Record set
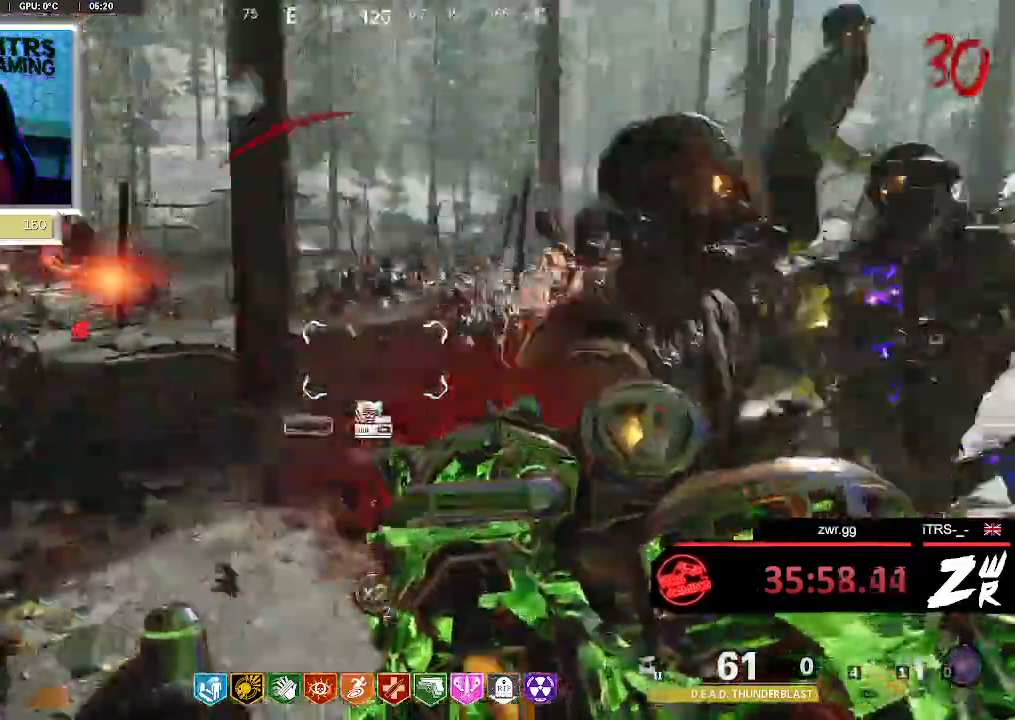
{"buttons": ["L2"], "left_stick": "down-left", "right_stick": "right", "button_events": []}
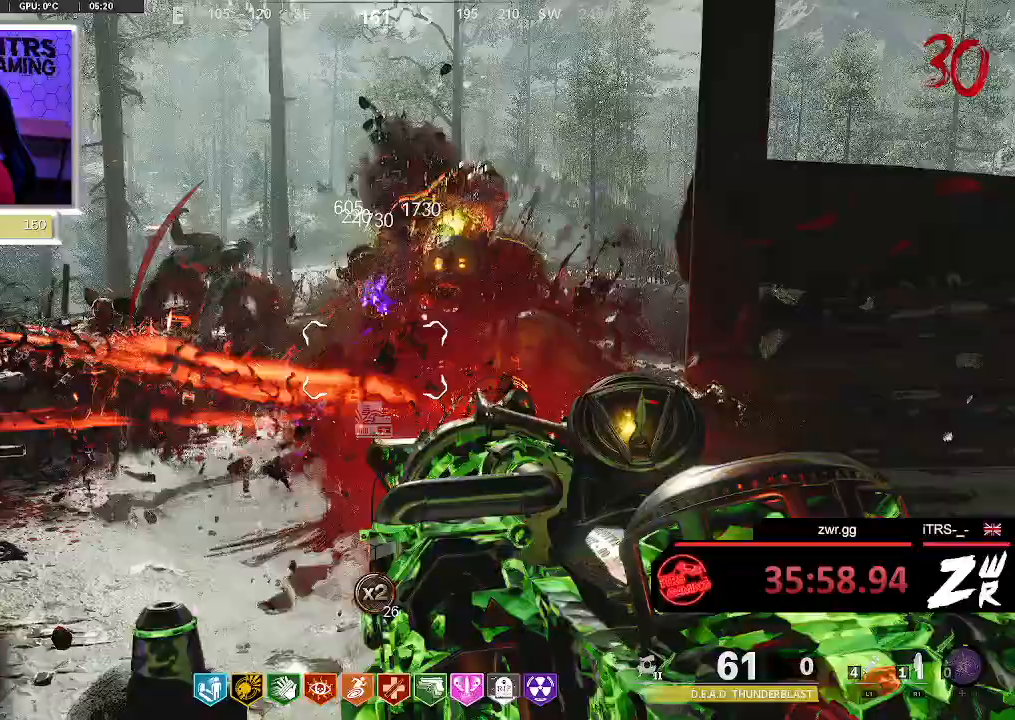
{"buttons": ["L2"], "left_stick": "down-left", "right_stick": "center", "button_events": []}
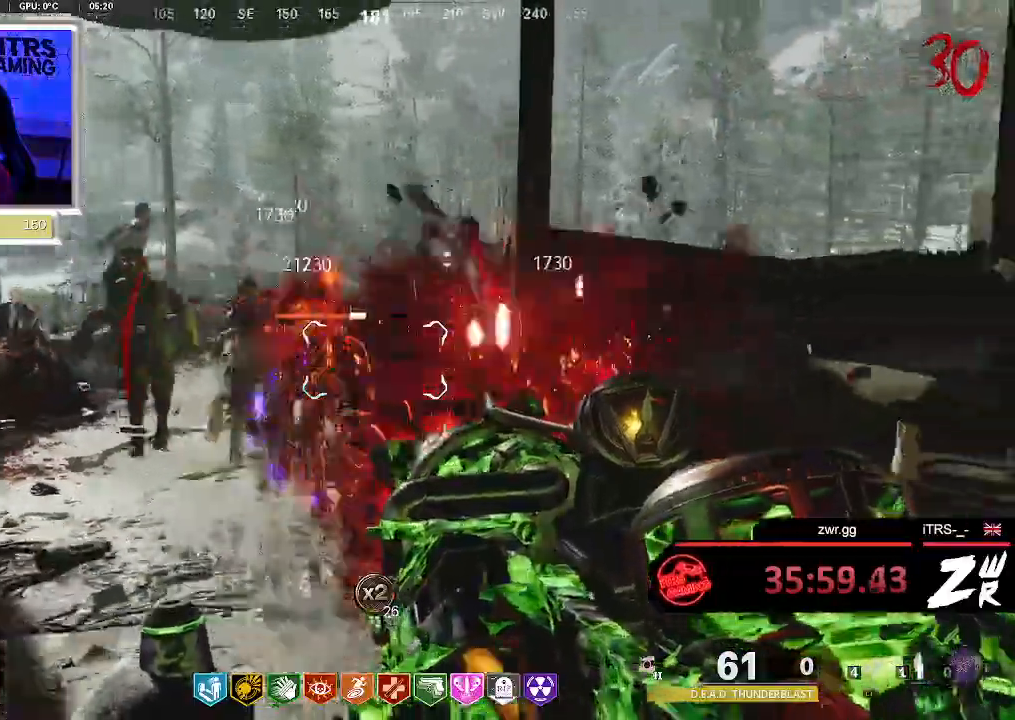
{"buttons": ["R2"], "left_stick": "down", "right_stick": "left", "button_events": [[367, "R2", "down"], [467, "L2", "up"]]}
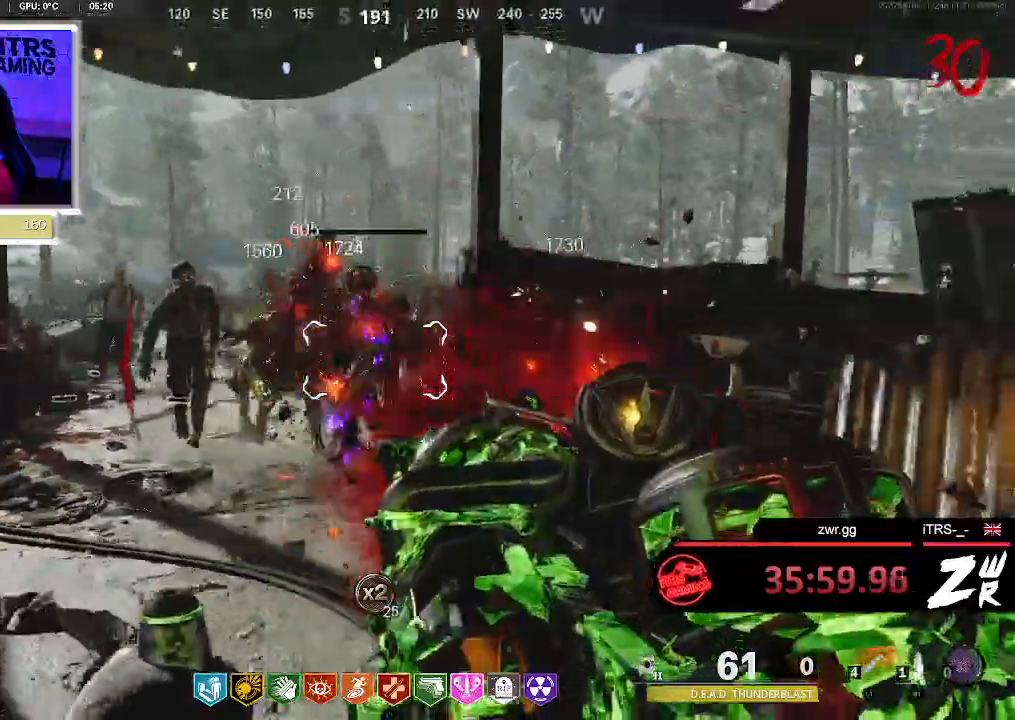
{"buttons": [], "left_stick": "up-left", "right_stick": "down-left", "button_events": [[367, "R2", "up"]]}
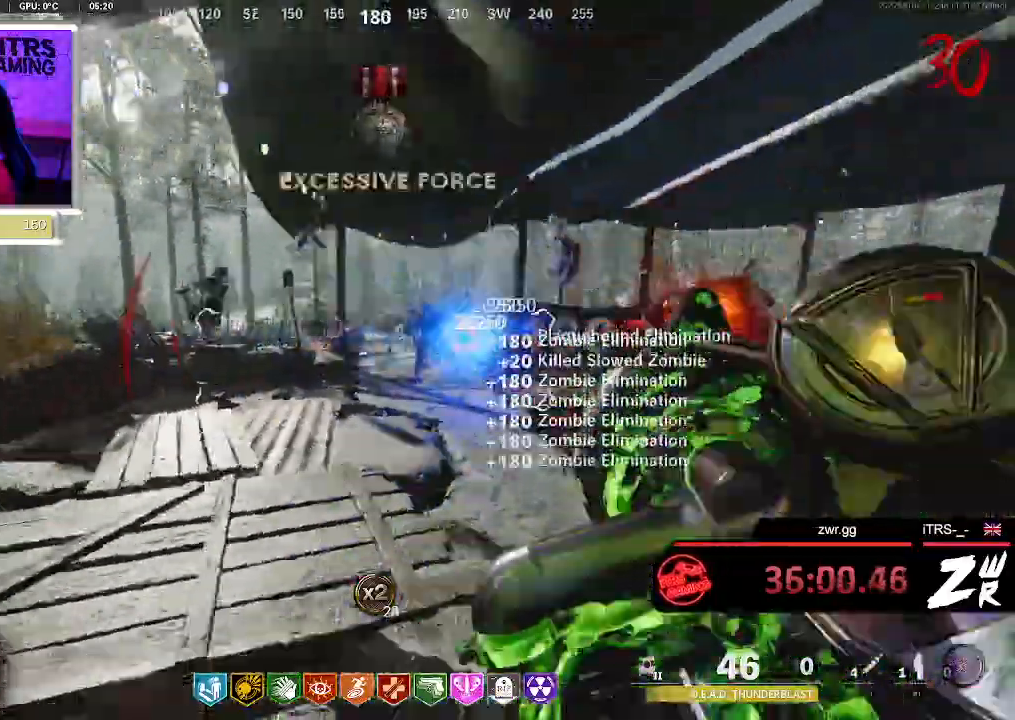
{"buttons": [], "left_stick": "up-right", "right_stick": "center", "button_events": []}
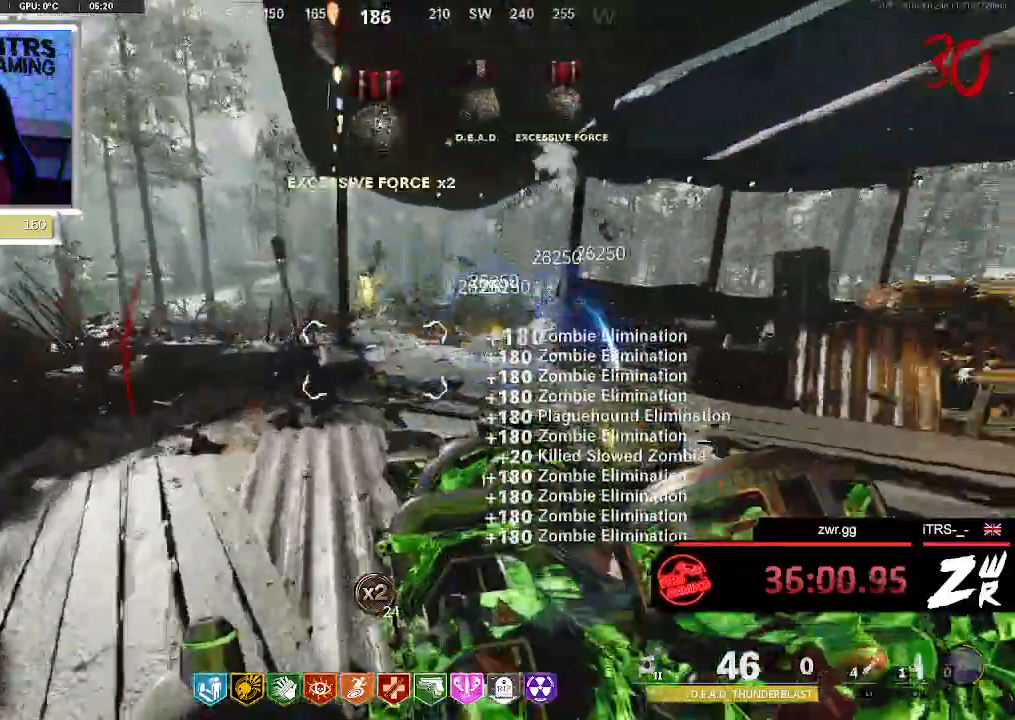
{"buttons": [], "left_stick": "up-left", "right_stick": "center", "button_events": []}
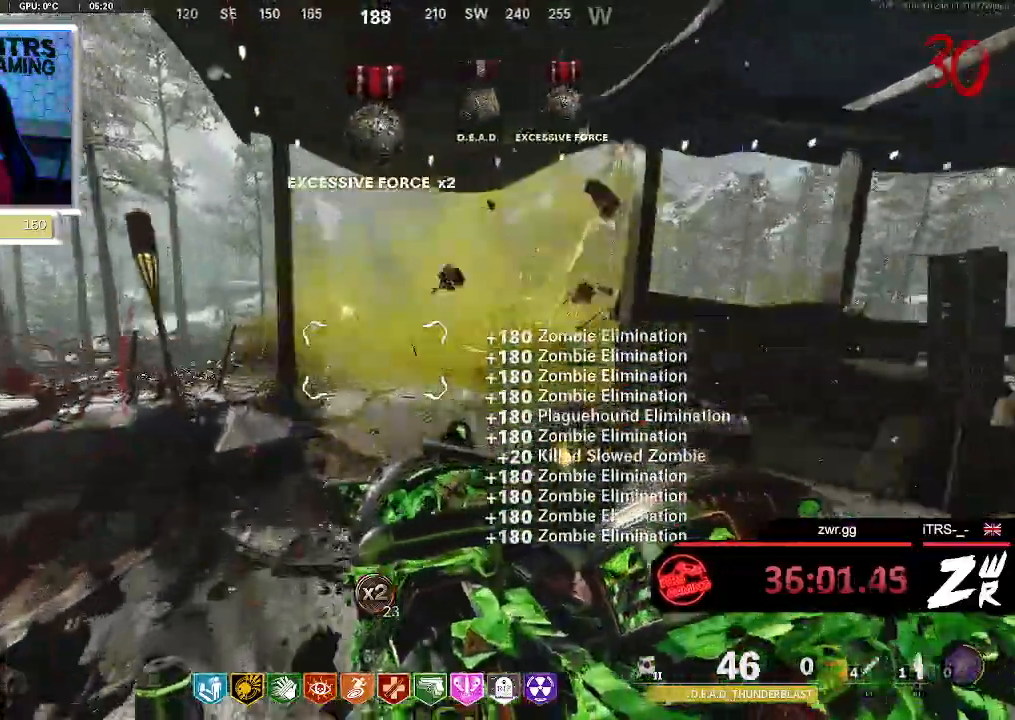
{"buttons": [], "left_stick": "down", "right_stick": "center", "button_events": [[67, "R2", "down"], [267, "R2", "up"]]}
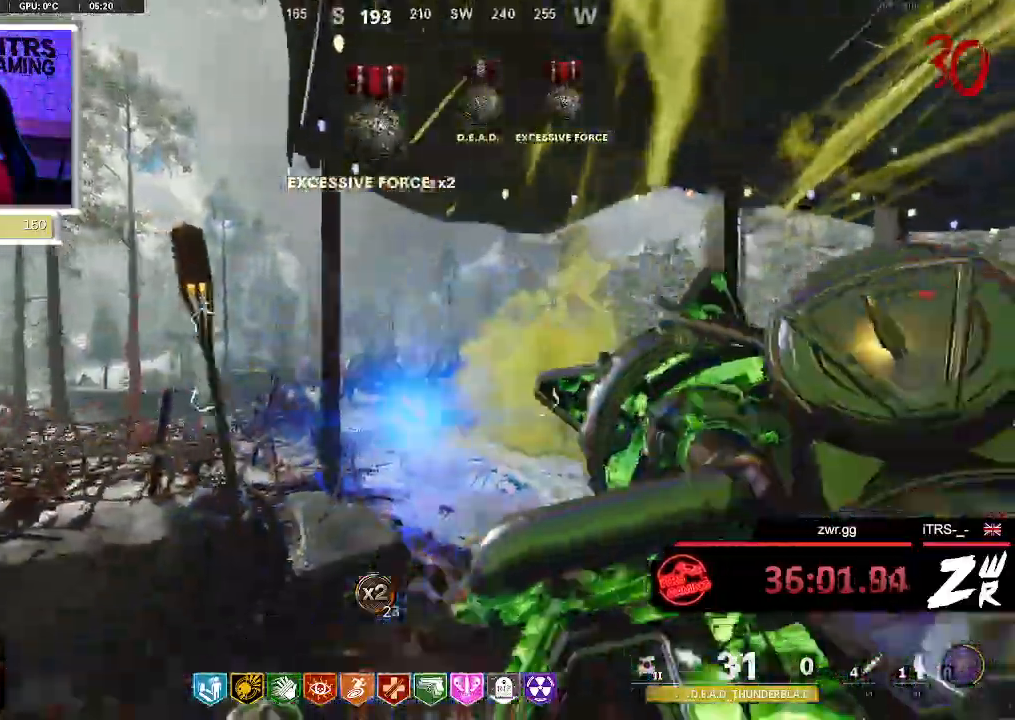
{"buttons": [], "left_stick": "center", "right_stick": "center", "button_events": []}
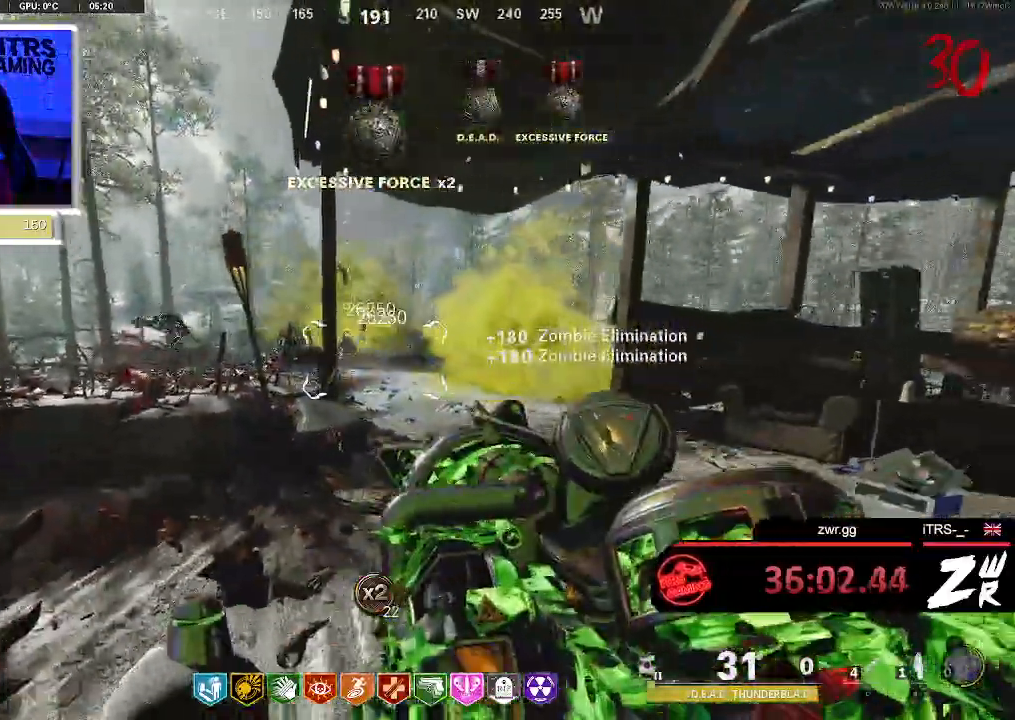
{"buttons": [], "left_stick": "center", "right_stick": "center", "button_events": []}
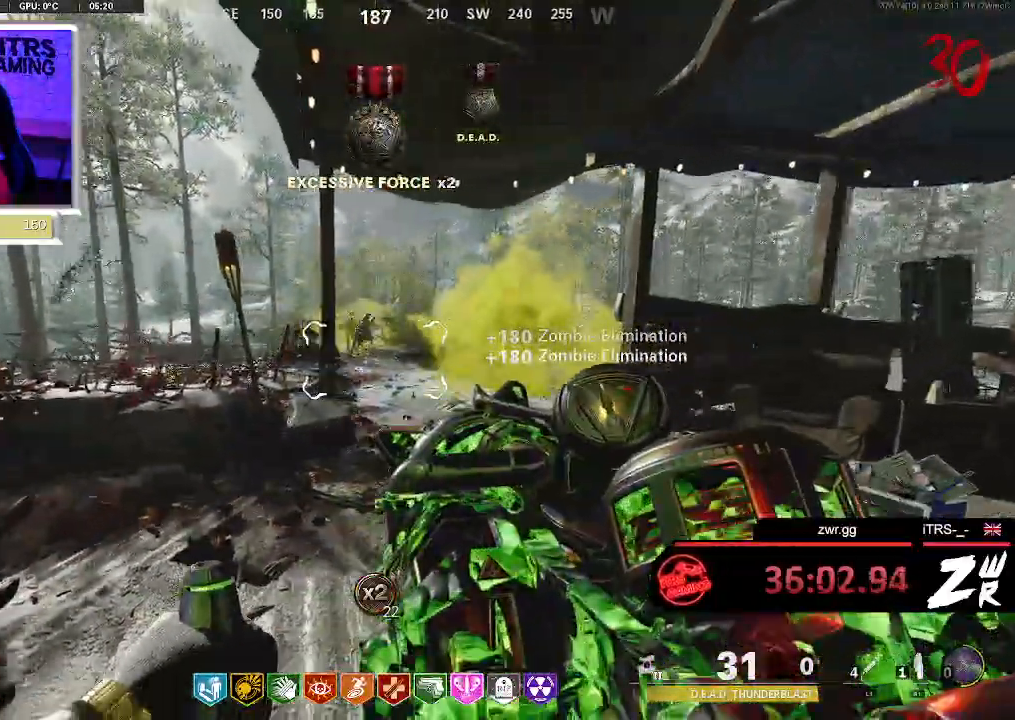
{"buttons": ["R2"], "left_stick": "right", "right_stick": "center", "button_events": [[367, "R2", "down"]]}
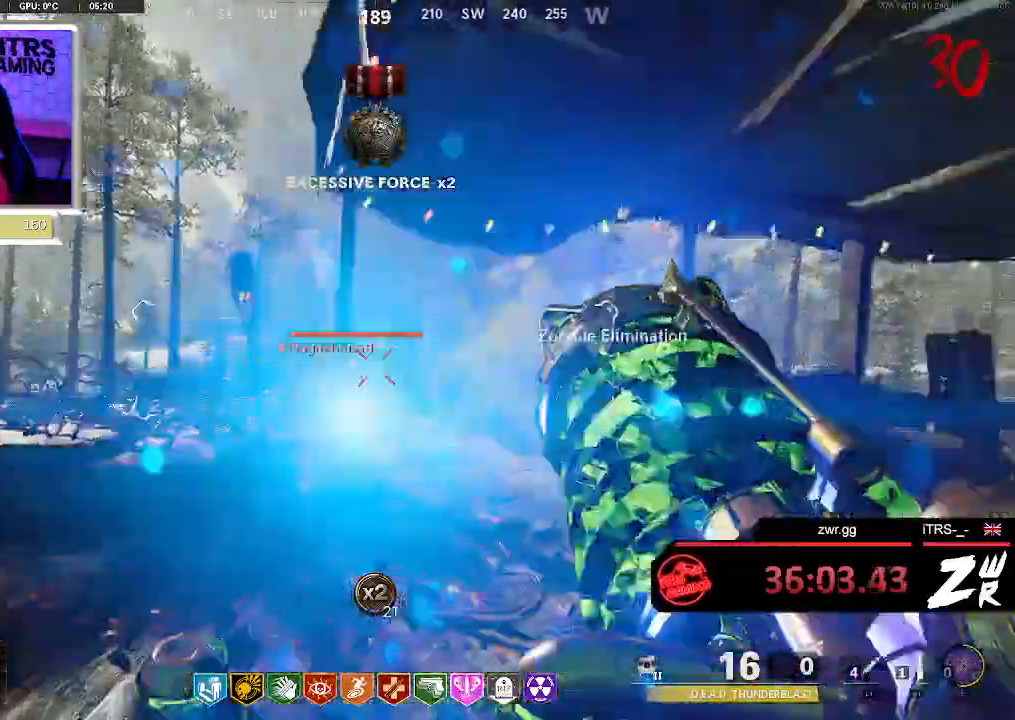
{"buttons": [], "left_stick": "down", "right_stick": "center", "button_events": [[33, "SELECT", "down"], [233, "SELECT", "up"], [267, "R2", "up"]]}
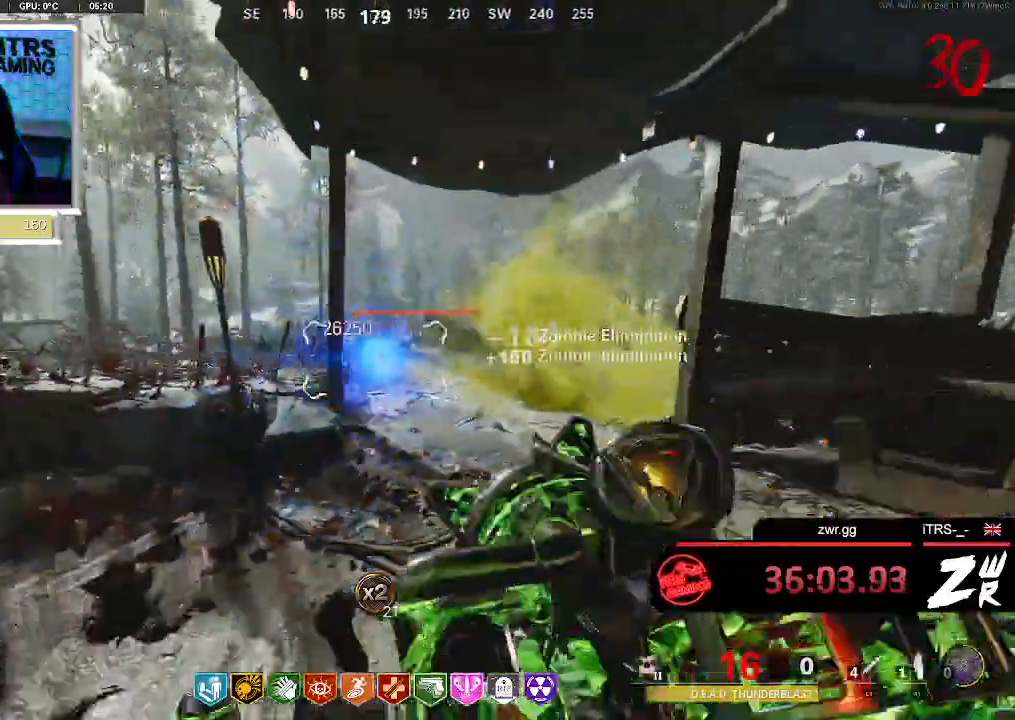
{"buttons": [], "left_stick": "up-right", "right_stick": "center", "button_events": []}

Task description
Once more, give the listing above exactly, leaving each picture out.

Answer
{"buttons": ["L2"], "left_stick": "down-left", "right_stick": "right", "button_events": []}
{"buttons": ["L2"], "left_stick": "down-left", "right_stick": "center", "button_events": []}
{"buttons": ["R2"], "left_stick": "down", "right_stick": "left", "button_events": [[367, "R2", "down"], [467, "L2", "up"]]}
{"buttons": [], "left_stick": "up-left", "right_stick": "down-left", "button_events": [[367, "R2", "up"]]}
{"buttons": [], "left_stick": "up-right", "right_stick": "center", "button_events": []}
{"buttons": [], "left_stick": "up-left", "right_stick": "center", "button_events": []}
{"buttons": [], "left_stick": "down", "right_stick": "center", "button_events": [[67, "R2", "down"], [267, "R2", "up"]]}
{"buttons": [], "left_stick": "center", "right_stick": "center", "button_events": []}
{"buttons": [], "left_stick": "center", "right_stick": "center", "button_events": []}
{"buttons": ["R2"], "left_stick": "right", "right_stick": "center", "button_events": [[367, "R2", "down"]]}
{"buttons": [], "left_stick": "down", "right_stick": "center", "button_events": [[33, "SELECT", "down"], [233, "SELECT", "up"], [267, "R2", "up"]]}
{"buttons": [], "left_stick": "up-right", "right_stick": "center", "button_events": []}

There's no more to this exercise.